● PASSAGE SHOWN:

-- -- --

I've been absent a lot. I'm sorry. How about a lit survey I just did on Facebook? Pardon the formatting...
1) What author do you own the most books by? Joyce Carol Oates.
2) What book do you own the most copies of?
I don't duplicate books on purpose - but my bookshelves are so disorganized that I might have duplicates or triplicates - or I might be the Octomom of books!
3) Did it bother you that both those questions ended with prepositions? No - that's not one of the things I'm preoccupied with.
4) What fictional character are you secretly in love with? You mean, today? I'd have to say Mrs. Ramsay from "To the Lighthouse."
5) What book have you read the most times in your life (excluding picture books read to children; i.e., Goodnight Moon does not count)?
"Little Women."
6) What was your favorite book when you were ten years old?
"Jane Eyre."
7) What is the worst book you've read in the past year? "The Song of the Lark" by Willa Cather. I was snarling by the end of it.
8) What is the best book you've read in the past year? "The Omnivore's Dilemma" by Michael Pollan. (Not that I actually have a dilemma, since I'm not an omnivore, but when you read that food-industry lunatics are feeding corn to salmon, it's hard to be sanguine about any aspect of our food-chain...)
9) If you could force everyone you tagged to read one book, what would it be?
"The Omnivore's Dilemma."

-- -- --

● STORED DATA:
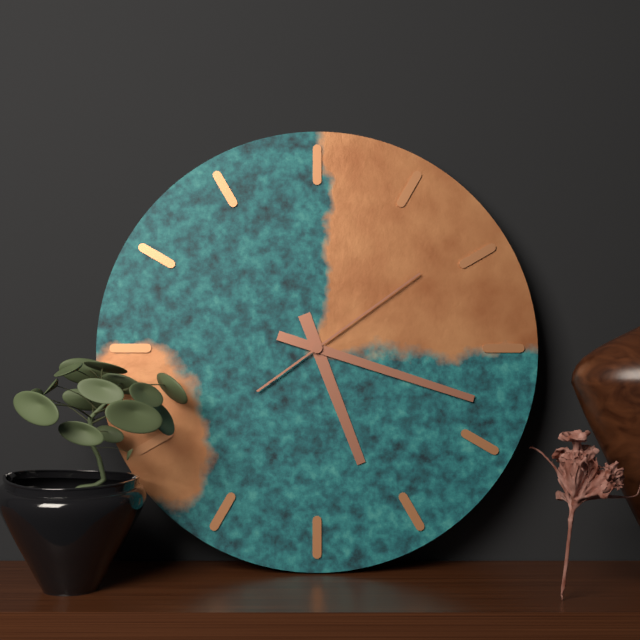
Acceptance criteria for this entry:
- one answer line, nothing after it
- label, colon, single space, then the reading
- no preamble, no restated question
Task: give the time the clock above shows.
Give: 5:18:09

-- -- --

● REQUIREMENTS:
(a) Condense the paragraph of the book survey beginning "8) What is the best book" into one or two sentences, keeping its main facts.
(b) Continue the book survey from the point where it stops, keeping the same numbered question-and-answer format.

● ANSWERS PROVIDED:
(a) The best book of the past year was Michael Pollan's "The Omnivore's Dilemma." The writer, who is not an omnivore, found its account of food-industry practices, such as feeding corn to salmon, disturbing about every part of the food chain.

(b)
10) Who deserves to win the next Nobel Prize for Literature? Anne Tyler
11) What book would you most like to see made into a movie?
Any Maisie Dobbs mystery.
12) What book would you least like to see made into a movie? It's too late - they already did "Left Behind."
13) Describe your weirdest dream involving a writer, book, or literary character.
When I first read "Crime and Punishment," it infiltrated my dreams. I was seeing through Raskolnikov's eyes. Horrible, horrible, horrible.
14) What is the most lowbrow book you've read as an adult? "Da Vinci Code." Oh.dear.God.
15) What is the most difficult book you've ever read? I'm still reading it - "The Madwoman in the Attic."
16) What is the most obscure Shakespeare play you've seen? I never saw any of the really obscure ones.
17) Do you prefer the French or the Russians? Salad dressings? Oh, books. Russians.
18) Roth or Updike? Please don't make me choose.... oh, all right, Roth, for "The Plot Against America."
19) David Sedaris or Dave Eggers? Sedaris. 20) Shakespeare, Milton, or Chaucer? Shakespeare
21) Austen or Eliot?
Austen
22) What is the biggest or most embarrassing gap in your reading? I've never read "Moby Dick" - and you can't make me.
23) What is your favourite novel?
"Childhood's End" by Arthur C. Clarke.
24) Play?
(I'll fudge on this one...) Screenplay: "My Dinner with Andre."
25) Poem?
One need not be a chamber to be haunted... Emily Dickinson, ever and always Emily.
26) Essay?
"Some Memories of the Glorious Bird and an Earlier Self" by Gore Vidal.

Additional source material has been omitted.